Data shown:
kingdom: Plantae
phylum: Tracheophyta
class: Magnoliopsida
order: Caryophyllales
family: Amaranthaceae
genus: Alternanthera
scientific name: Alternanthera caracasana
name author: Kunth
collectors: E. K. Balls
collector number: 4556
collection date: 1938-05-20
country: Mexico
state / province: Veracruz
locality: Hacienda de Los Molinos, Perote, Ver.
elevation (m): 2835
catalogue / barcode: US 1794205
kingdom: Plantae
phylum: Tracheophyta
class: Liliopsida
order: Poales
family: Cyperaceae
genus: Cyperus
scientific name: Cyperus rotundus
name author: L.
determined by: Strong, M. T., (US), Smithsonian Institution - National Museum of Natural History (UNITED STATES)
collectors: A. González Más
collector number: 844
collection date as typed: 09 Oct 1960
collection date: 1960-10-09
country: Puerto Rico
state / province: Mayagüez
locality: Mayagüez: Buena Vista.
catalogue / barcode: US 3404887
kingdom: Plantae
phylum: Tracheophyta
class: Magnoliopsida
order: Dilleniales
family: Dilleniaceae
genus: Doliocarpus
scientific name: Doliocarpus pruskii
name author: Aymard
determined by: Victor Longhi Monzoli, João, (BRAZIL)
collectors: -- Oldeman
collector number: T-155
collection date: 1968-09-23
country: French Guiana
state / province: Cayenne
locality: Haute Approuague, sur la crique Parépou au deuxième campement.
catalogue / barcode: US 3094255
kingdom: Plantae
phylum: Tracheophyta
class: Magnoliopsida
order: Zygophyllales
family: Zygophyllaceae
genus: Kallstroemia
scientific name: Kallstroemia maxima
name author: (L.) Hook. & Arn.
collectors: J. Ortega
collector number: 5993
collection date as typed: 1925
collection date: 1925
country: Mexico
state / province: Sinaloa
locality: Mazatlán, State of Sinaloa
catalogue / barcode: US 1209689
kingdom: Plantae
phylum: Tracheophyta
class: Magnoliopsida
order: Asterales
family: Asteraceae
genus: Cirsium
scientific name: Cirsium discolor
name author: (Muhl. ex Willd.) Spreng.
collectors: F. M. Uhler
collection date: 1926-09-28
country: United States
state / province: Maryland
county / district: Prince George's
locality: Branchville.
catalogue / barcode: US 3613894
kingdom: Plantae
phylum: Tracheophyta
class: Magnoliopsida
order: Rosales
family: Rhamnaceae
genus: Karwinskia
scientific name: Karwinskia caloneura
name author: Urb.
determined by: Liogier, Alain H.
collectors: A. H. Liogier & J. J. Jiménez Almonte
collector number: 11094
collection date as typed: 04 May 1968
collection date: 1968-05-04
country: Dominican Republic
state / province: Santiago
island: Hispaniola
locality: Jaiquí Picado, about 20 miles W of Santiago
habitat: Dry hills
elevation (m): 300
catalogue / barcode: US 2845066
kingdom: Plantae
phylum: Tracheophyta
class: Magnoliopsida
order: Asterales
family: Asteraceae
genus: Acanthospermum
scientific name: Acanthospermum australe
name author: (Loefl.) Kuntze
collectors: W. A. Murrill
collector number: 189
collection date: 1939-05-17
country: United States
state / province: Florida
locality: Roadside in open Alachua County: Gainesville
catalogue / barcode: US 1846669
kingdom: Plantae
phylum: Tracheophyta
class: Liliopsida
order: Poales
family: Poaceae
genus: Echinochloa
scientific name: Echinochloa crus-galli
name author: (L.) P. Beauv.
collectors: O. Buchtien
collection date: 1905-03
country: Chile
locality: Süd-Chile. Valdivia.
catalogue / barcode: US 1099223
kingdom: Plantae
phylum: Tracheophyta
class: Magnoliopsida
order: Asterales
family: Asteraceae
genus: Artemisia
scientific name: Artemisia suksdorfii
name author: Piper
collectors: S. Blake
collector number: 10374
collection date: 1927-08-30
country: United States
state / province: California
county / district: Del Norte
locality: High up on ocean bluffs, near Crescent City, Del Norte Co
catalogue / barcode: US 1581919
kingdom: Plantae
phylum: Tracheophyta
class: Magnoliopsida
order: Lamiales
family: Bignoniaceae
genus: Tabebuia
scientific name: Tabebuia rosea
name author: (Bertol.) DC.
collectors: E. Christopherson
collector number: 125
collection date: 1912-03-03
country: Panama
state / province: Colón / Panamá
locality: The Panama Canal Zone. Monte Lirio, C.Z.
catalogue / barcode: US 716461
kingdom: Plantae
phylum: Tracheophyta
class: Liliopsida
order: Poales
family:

Given exercise:
Could you reproduce the listing above line for line, without changing a character?

Solution to the problem:
kingdom: Plantae
phylum: Tracheophyta
class: Magnoliopsida
order: Caryophyllales
family: Amaranthaceae
genus: Alternanthera
scientific name: Alternanthera caracasana
name author: Kunth
collectors: E. K. Balls
collector number: 4556
collection date: 1938-05-20
country: Mexico
state / province: Veracruz
locality: Hacienda de Los Molinos, Perote, Ver.
elevation (m): 2835
catalogue / barcode: US 1794205
kingdom: Plantae
phylum: Tracheophyta
class: Liliopsida
order: Poales
family: Cyperaceae
genus: Cyperus
scientific name: Cyperus rotundus
name author: L.
determined by: Strong, M. T., (US), Smithsonian Institution - National Museum of Natural History (UNITED STATES)
collectors: A. González Más
collector number: 844
collection date as typed: 09 Oct 1960
collection date: 1960-10-09
country: Puerto Rico
state / province: Mayagüez
locality: Mayagüez: Buena Vista.
catalogue / barcode: US 3404887
kingdom: Plantae
phylum: Tracheophyta
class: Magnoliopsida
order: Dilleniales
family: Dilleniaceae
genus: Doliocarpus
scientific name: Doliocarpus pruskii
name author: Aymard
determined by: Victor Longhi Monzoli, João, (BRAZIL)
collectors: -- Oldeman
collector number: T-155
collection date: 1968-09-23
country: French Guiana
state / province: Cayenne
locality: Haute Approuague, sur la crique Parépou au deuxième campement.
catalogue / barcode: US 3094255
kingdom: Plantae
phylum: Tracheophyta
class: Magnoliopsida
order: Zygophyllales
family: Zygophyllaceae
genus: Kallstroemia
scientific name: Kallstroemia maxima
name author: (L.) Hook. & Arn.
collectors: J. Ortega
collector number: 5993
collection date as typed: 1925
collection date: 1925
country: Mexico
state / province: Sinaloa
locality: Mazatlán, State of Sinaloa
catalogue / barcode: US 1209689
kingdom: Plantae
phylum: Tracheophyta
class: Magnoliopsida
order: Asterales
family: Asteraceae
genus: Cirsium
scientific name: Cirsium discolor
name author: (Muhl. ex Willd.) Spreng.
collectors: F. M. Uhler
collection date: 1926-09-28
country: United States
state / province: Maryland
county / district: Prince George's
locality: Branchville.
catalogue / barcode: US 3613894
kingdom: Plantae
phylum: Tracheophyta
class: Magnoliopsida
order: Rosales
family: Rhamnaceae
genus: Karwinskia
scientific name: Karwinskia caloneura
name author: Urb.
determined by: Liogier, Alain H.
collectors: A. H. Liogier & J. J. Jiménez Almonte
collector number: 11094
collection date as typed: 04 May 1968
collection date: 1968-05-04
country: Dominican Republic
state / province: Santiago
island: Hispaniola
locality: Jaiquí Picado, about 20 miles W of Santiago
habitat: Dry hills
elevation (m): 300
catalogue / barcode: US 2845066
kingdom: Plantae
phylum: Tracheophyta
class: Magnoliopsida
order: Asterales
family: Asteraceae
genus: Acanthospermum
scientific name: Acanthospermum australe
name author: (Loefl.) Kuntze
collectors: W. A. Murrill
collector number: 189
collection date: 1939-05-17
country: United States
state / province: Florida
locality: Roadside in open Alachua County: Gainesville
catalogue / barcode: US 1846669
kingdom: Plantae
phylum: Tracheophyta
class: Liliopsida
order: Poales
family: Poaceae
genus: Echinochloa
scientific name: Echinochloa crus-galli
name author: (L.) P. Beauv.
collectors: O. Buchtien
collection date: 1905-03
country: Chile
locality: Süd-Chile. Valdivia.
catalogue / barcode: US 1099223
kingdom: Plantae
phylum: Tracheophyta
class: Magnoliopsida
order: Asterales
family: Asteraceae
genus: Artemisia
scientific name: Artemisia suksdorfii
name author: Piper
collectors: S. Blake
collector number: 10374
collection date: 1927-08-30
country: United States
state / province: California
county / district: Del Norte
locality: High up on ocean bluffs, near Crescent City, Del Norte Co
catalogue / barcode: US 1581919
kingdom: Plantae
phylum: Tracheophyta
class: Magnoliopsida
order: Lamiales
family: Bignoniaceae
genus: Tabebuia
scientific name: Tabebuia rosea
name author: (Bertol.) DC.
collectors: E. Christopherson
collector number: 125
collection date: 1912-03-03
country: Panama
state / province: Colón / Panamá
locality: The Panama Canal Zone. Monte Lirio, C.Z.
catalogue / barcode: US 716461
kingdom: Plantae
phylum: Tracheophyta
class: Liliopsida
order: Poales
family:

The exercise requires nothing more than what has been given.